The Australian Lung Foundation
The Thoracic Society of Australia and New Zealand
Home X: Manage eXacerbations X3. Refer appropriately to prevent further deterioration (‘P’) X3.1 Controlled oxygen delivery

X3.1 Controlled oxygen delivery

Controlled oxygen delivery (28%, or 0.5–2.0 L/min) is indicated for hypoxaemia (Young et al., 1998)

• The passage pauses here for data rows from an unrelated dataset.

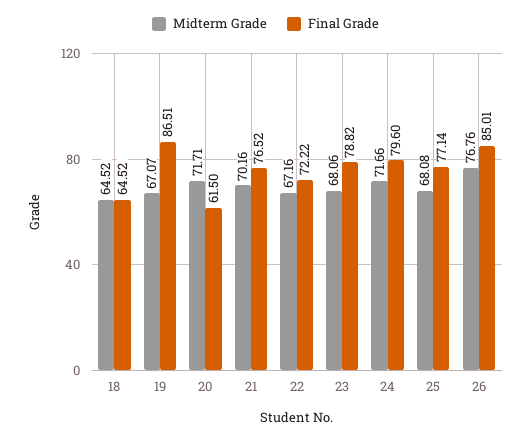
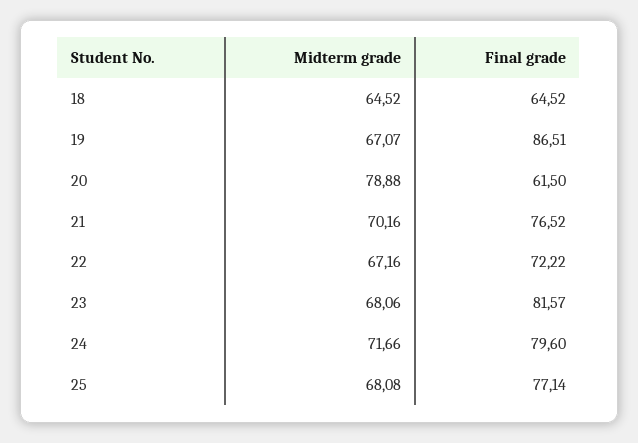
Midterm Grade, 20: 71.71 -> 78.88
Final Grade, 23: 78.82 -> 81.57
Midterm Grade, 26: 76.76 -> none
Final Grade, 26: 85.01 -> none

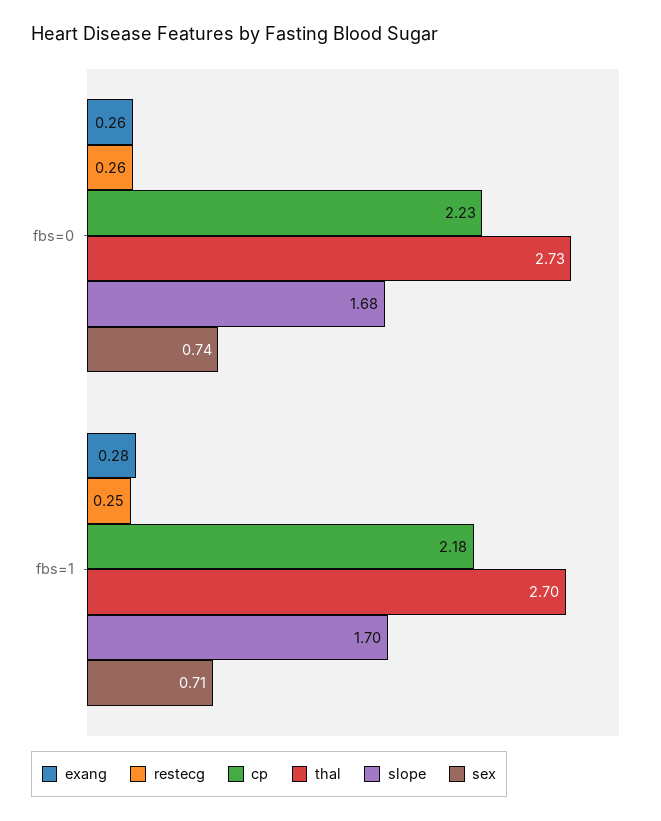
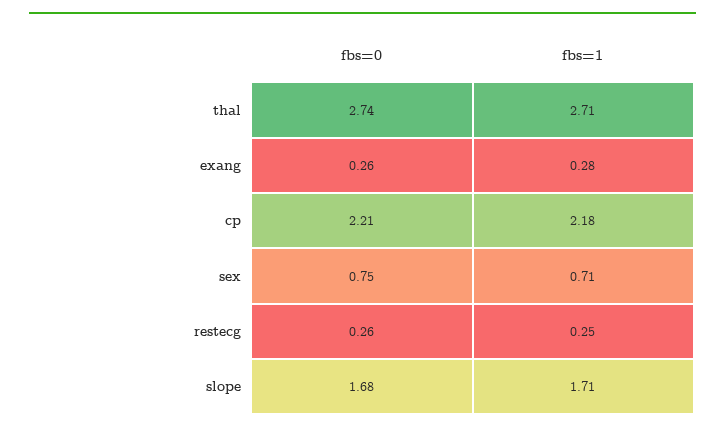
cp, fbs=0: 2.23 -> 2.21
thal, fbs=0: 2.73 -> 2.74
sex, fbs=0: 0.74 -> 0.75
thal, fbs=1: 2.7 -> 2.71
slope, fbs=1: 1.7 -> 1.71

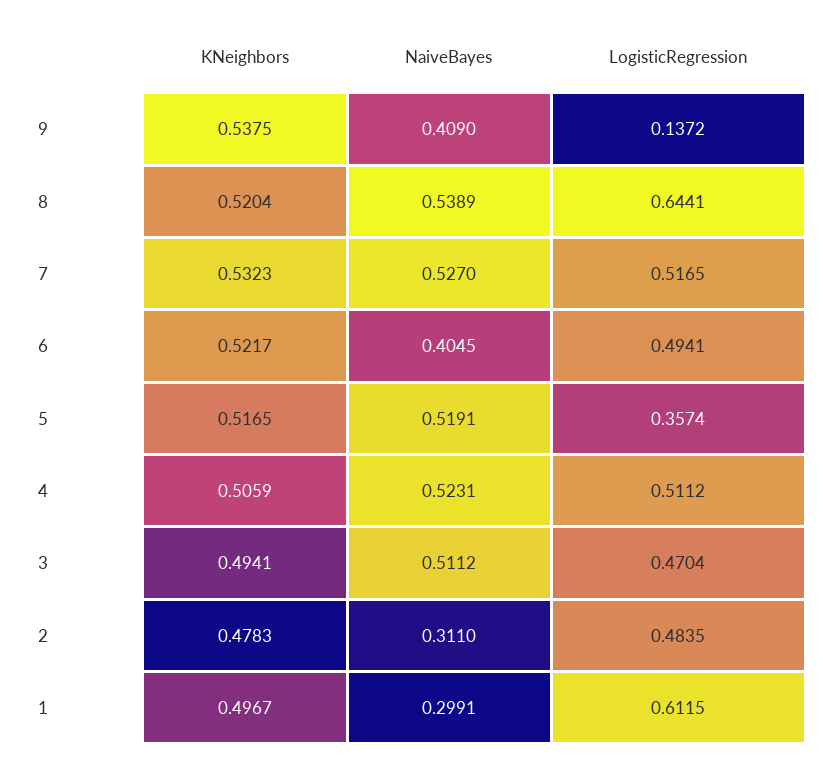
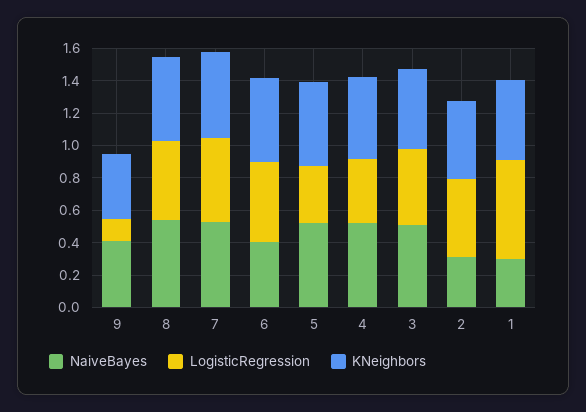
KNeighbors, 9: 0.5375 -> 0.4
LogisticRegression, 8: 0.6441 -> 0.5
LogisticRegression, 4: 0.5112 -> 0.4

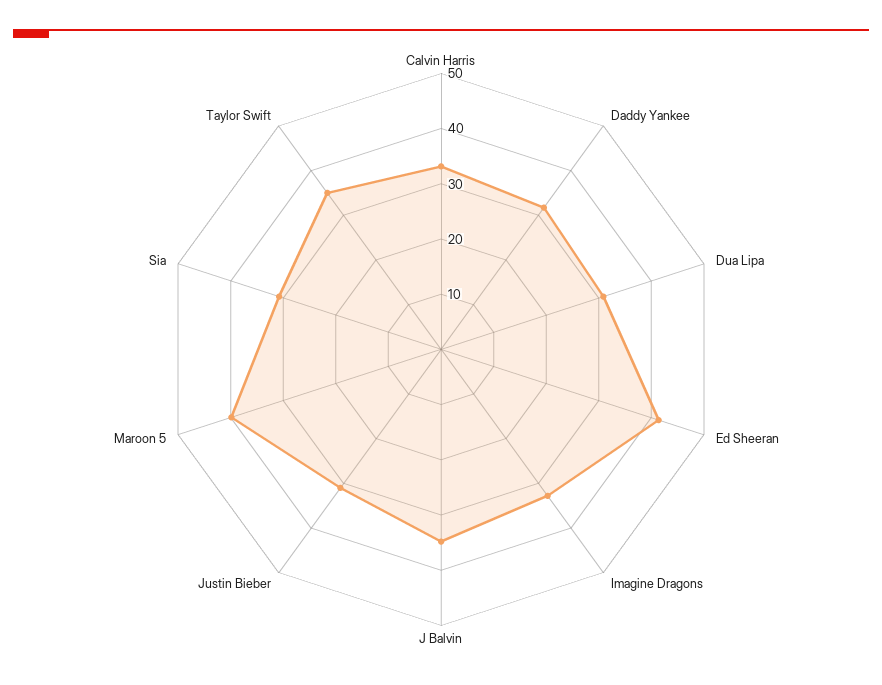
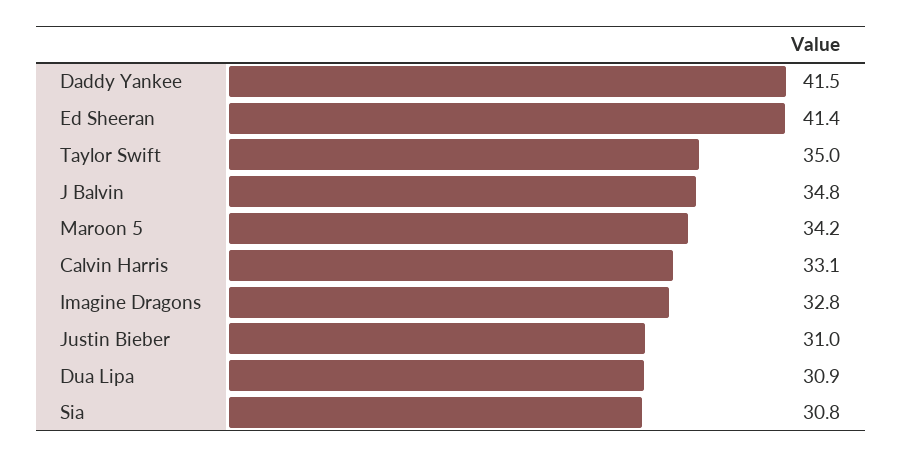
Daddy Yankee: 32 -> 41.5
Maroon 5: 40 -> 34.2

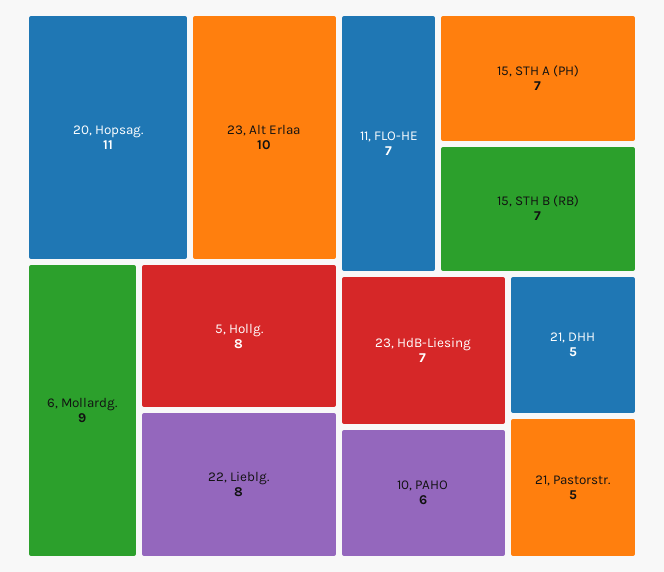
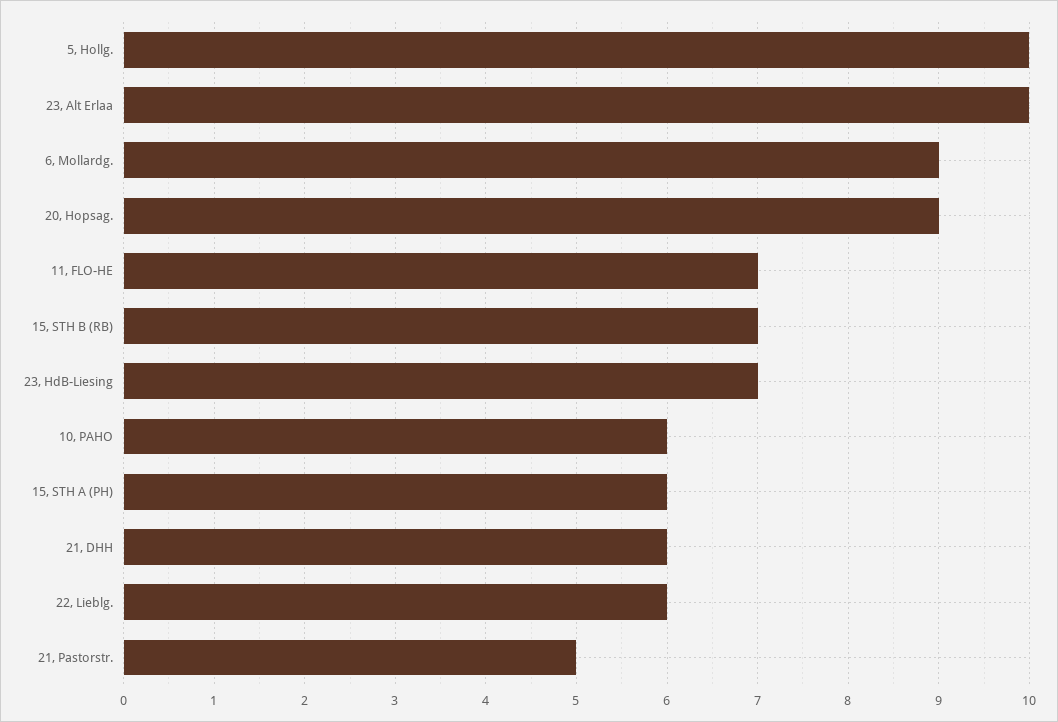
20, Hopsag.: 11 -> 9
5, Hollg.: 8 -> 10
22, Lieblg.: 8 -> 6
15, STH A (PH): 7 -> 6
21, DHH: 5 -> 6

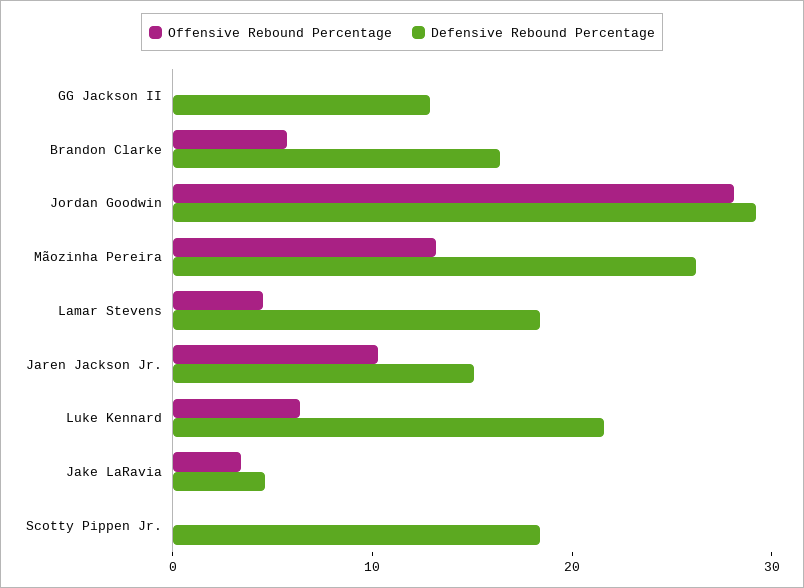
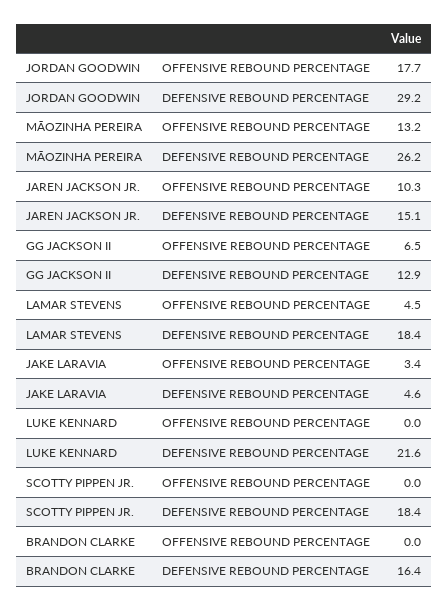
Offensive Rebound Percentage, GG Jackson II: 0 -> 6.5
Offensive Rebound Percentage, Brandon Clarke: 6 -> 0
Offensive Rebound Percentage, Jordan Goodwin: 28 -> 17.7
Offensive Rebound Percentage, Luke Kennard: 6 -> 0

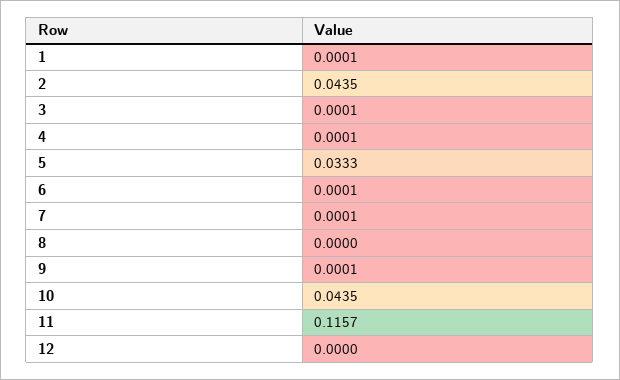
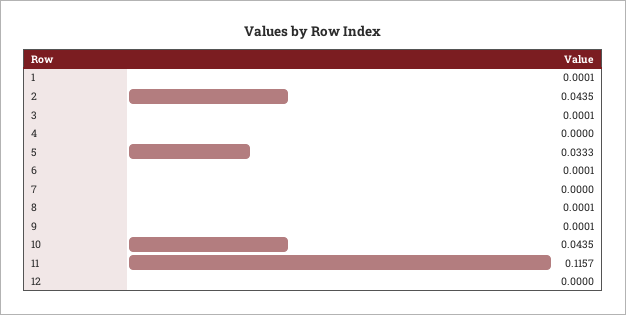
4: 0.0001 -> 0
7: 0.0001 -> 0
8: 0 -> 0.0001

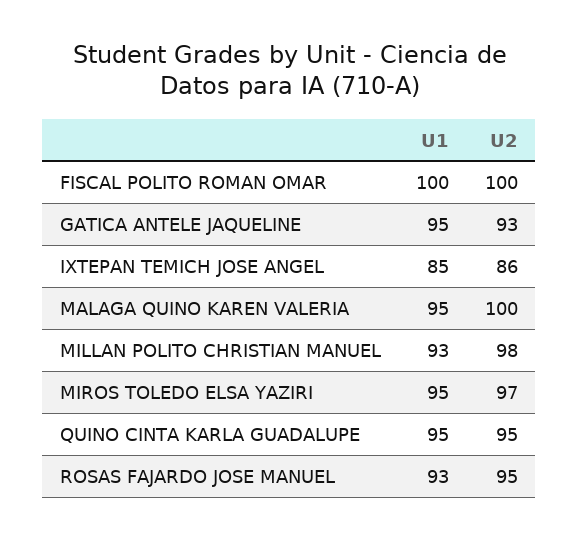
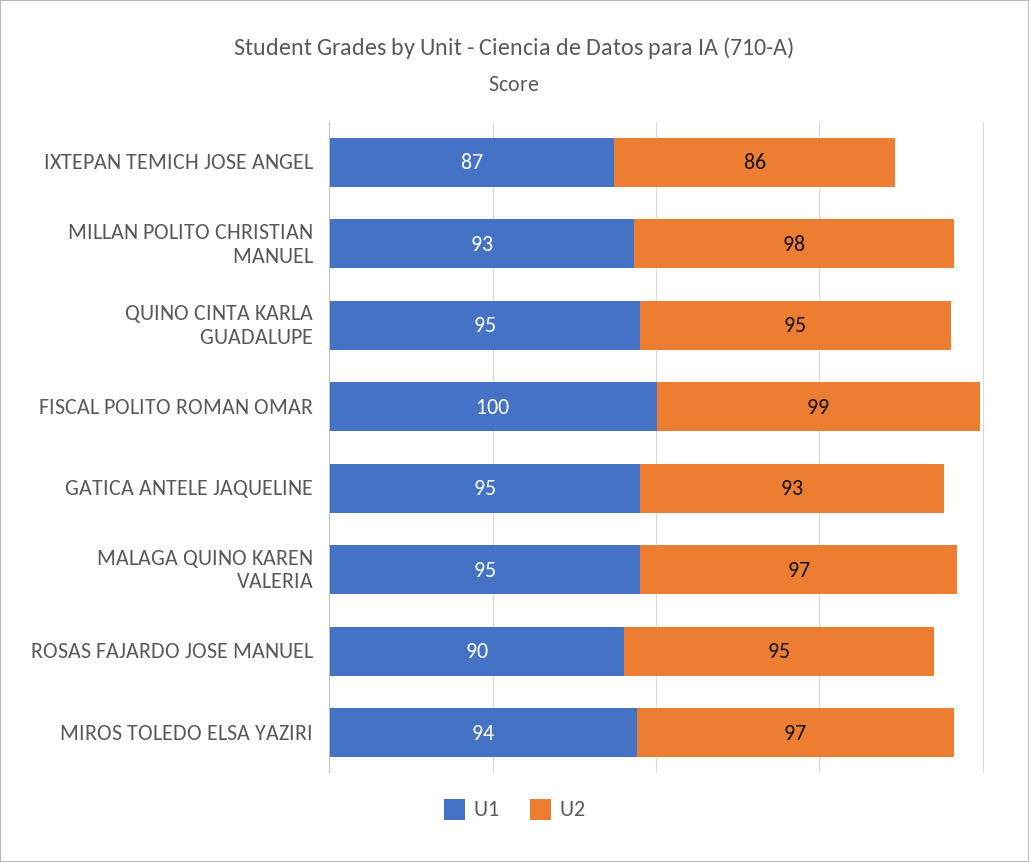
U2, FISCAL POLITO ROMAN OMAR: 100 -> 99
U1, IXTEPAN TEMICH JOSE ANGEL: 85 -> 87
U2, MALAGA QUINO KAREN VALERIA: 100 -> 97
U1, MIROS TOLEDO ELSA YAZIRI: 95 -> 94
U1, ROSAS FAJARDO JOSE MANUEL: 93 -> 90

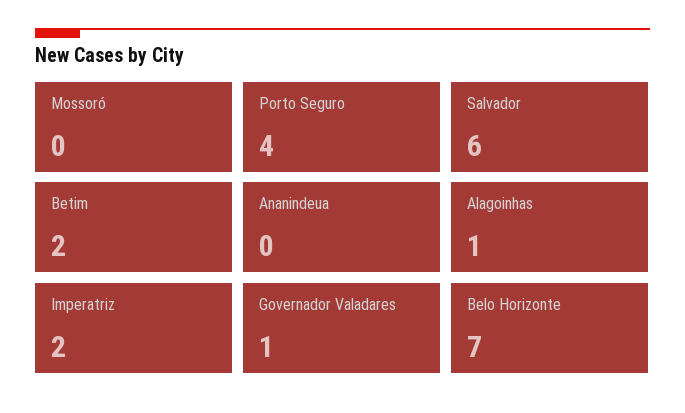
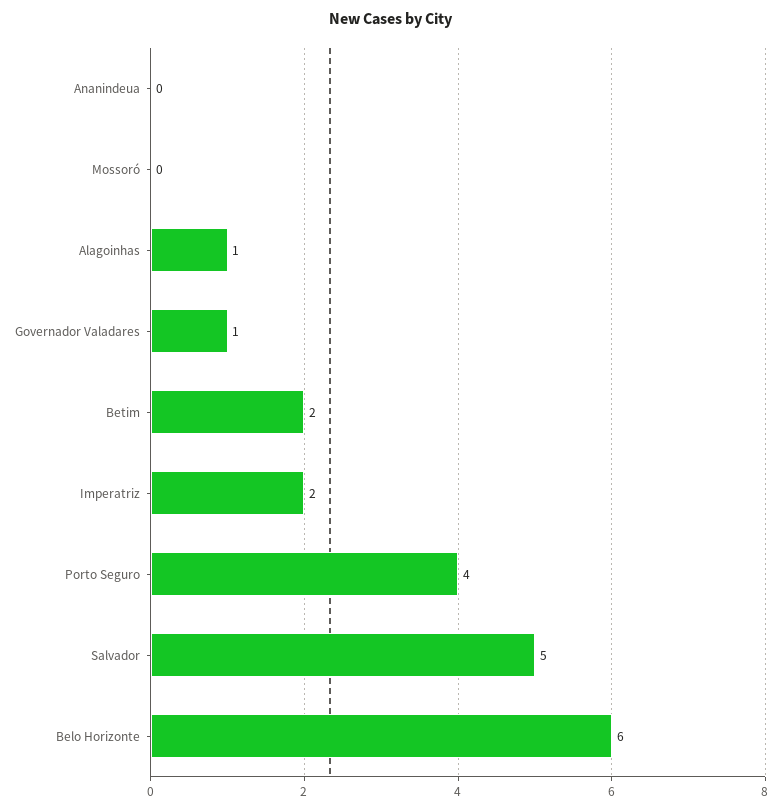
Salvador: 6 -> 5
Belo Horizonte: 7 -> 6

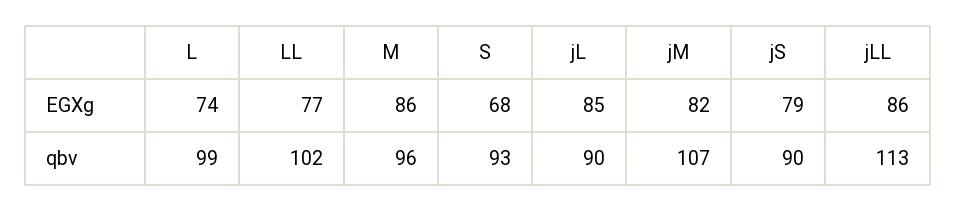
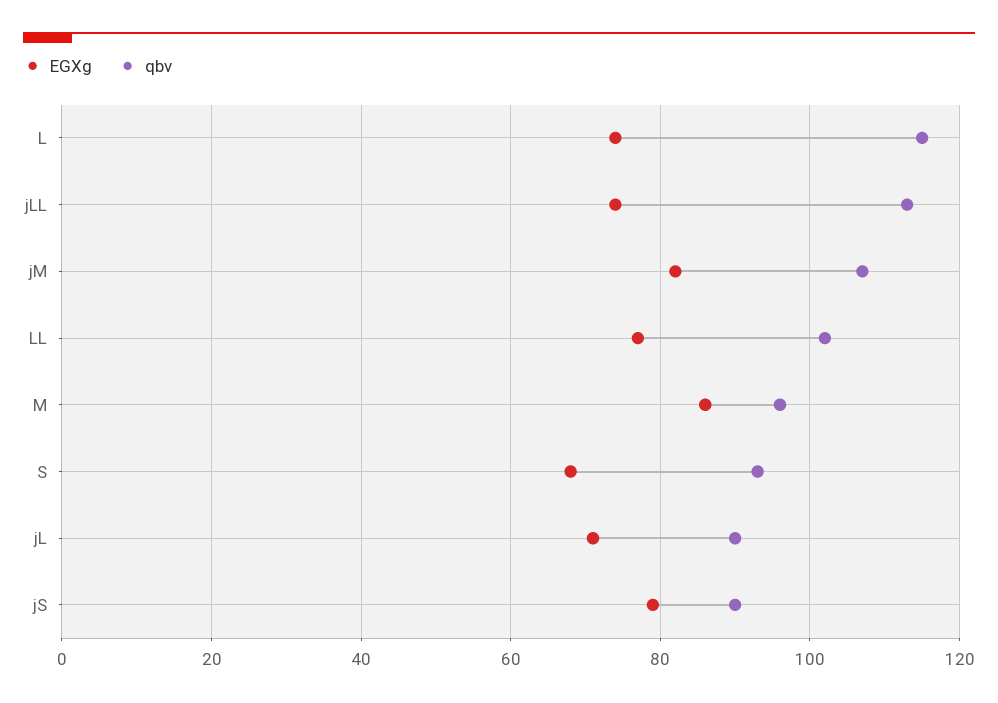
EGXg, jL: 85 -> 70
EGXg, jLL: 86 -> 75
qbv, L: 99 -> 115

Correction of hypoxaemia to achieve a Pao2 of at least 55 mmHg (7.3 kPa) and an oxygen saturation of 88%–92% is the immediate priority. (NHLBI/WHO Workshop Report, April 2001) Where there is evidence of acute respiratory acidosis (or a rise in Paco2), together with signs of increasing respiratory fatigue and/or obtunded conscious state, assisted ventilation should be considered. Early non- invasive positive pressure ventilation (NIPPV) may reduce the need for endotracheal intubation (see below for more detail).

In the emergency setting, oxygen flow should be carefully titrated to achieve arterial oxygen saturations between 88 and 92%. Nasal cannulas, deliver a variable concentration of oxygen, but a flow of 0.5–2.0 L per minute is usually sufficient.

High flow oxygen via a Hudson mask or non-rebreather mask should be avoided, as it is rarely necessary and may lead to hypoventilation and worsening respiratory acidosis and increased mortality. A recent randomised study has demonstrated that in the pre-hospital emergency setting titrated oxygen via nasal cannula compared with high flow oxygen reduced mortality by 78% in COPD patients (NNH=14)(Austin et al., 2010) [[evidence level II].. 

There is currently insufficient evidence to treat acute exacerbations of COPD with Heliox mixture.